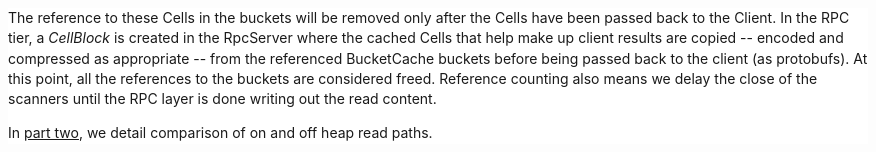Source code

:   <p><span style="widows: 1; vertical-align: baseline; white-space: pre-wrap; background-color: transparent;">The reference to these Cells in the buckets will be removed only after the Cells have been passed back to the Client. In the RPC tier, a </span><span style="widows: 1; font-style: italic; vertical-align: baseline; white-space: pre-wrap; background-color: transparent;">CellBlock</span><span style="widows: 1; vertical-align: baseline; white-space: pre-wrap; background-color: transparent;"> is created in the RpcServer where the cached Cells that help make up client results are copied -- encoded and compressed as appropriate -- from the referenced BucketCache buckets before being passed back to the client (as protobufs). At this point, all the references to the buckets are considered freed. Reference counting also means we delay the close of the scanners until the RPC layer is done writing out the read content.</span></p> 
  <p>In <a href="https://blogs.apache.org/hbase/entry/offheaping_the_read_path_in1">part two</a>, we detail comparison of on and off heap read paths.</p> 
  <h2 dir="ltr" style="margin-top: 2pt; margin-bottom: 0pt; widows: 1; line-height: 1.295;"> </h2> 
  <p> </p>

## What to do
Every line of the listing above is to be set down verbatim, without the pictures.

## Task solution
Source code

:   <p><span style="widows: 1; vertical-align: baseline; white-space: pre-wrap; background-color: transparent;">The reference to these Cells in the buckets will be removed only after the Cells have been passed back to the Client. In the RPC tier, a </span><span style="widows: 1; font-style: italic; vertical-align: baseline; white-space: pre-wrap; background-color: transparent;">CellBlock</span><span style="widows: 1; vertical-align: baseline; white-space: pre-wrap; background-color: transparent;"> is created in the RpcServer where the cached Cells that help make up client results are copied -- encoded and compressed as appropriate -- from the referenced BucketCache buckets before being passed back to the client (as protobufs). At this point, all the references to the buckets are considered freed. Reference counting also means we delay the close of the scanners until the RPC layer is done writing out the read content.</span></p> 
  <p>In <a href="https://blogs.apache.org/hbase/entry/offheaping_the_read_path_in1">part two</a>, we detail comparison of on and off heap read paths.</p> 
  <h2 dir="ltr" style="margin-top: 2pt; margin-bottom: 0pt; widows: 1; line-height: 1.295;"> </h2> 
  <p> </p>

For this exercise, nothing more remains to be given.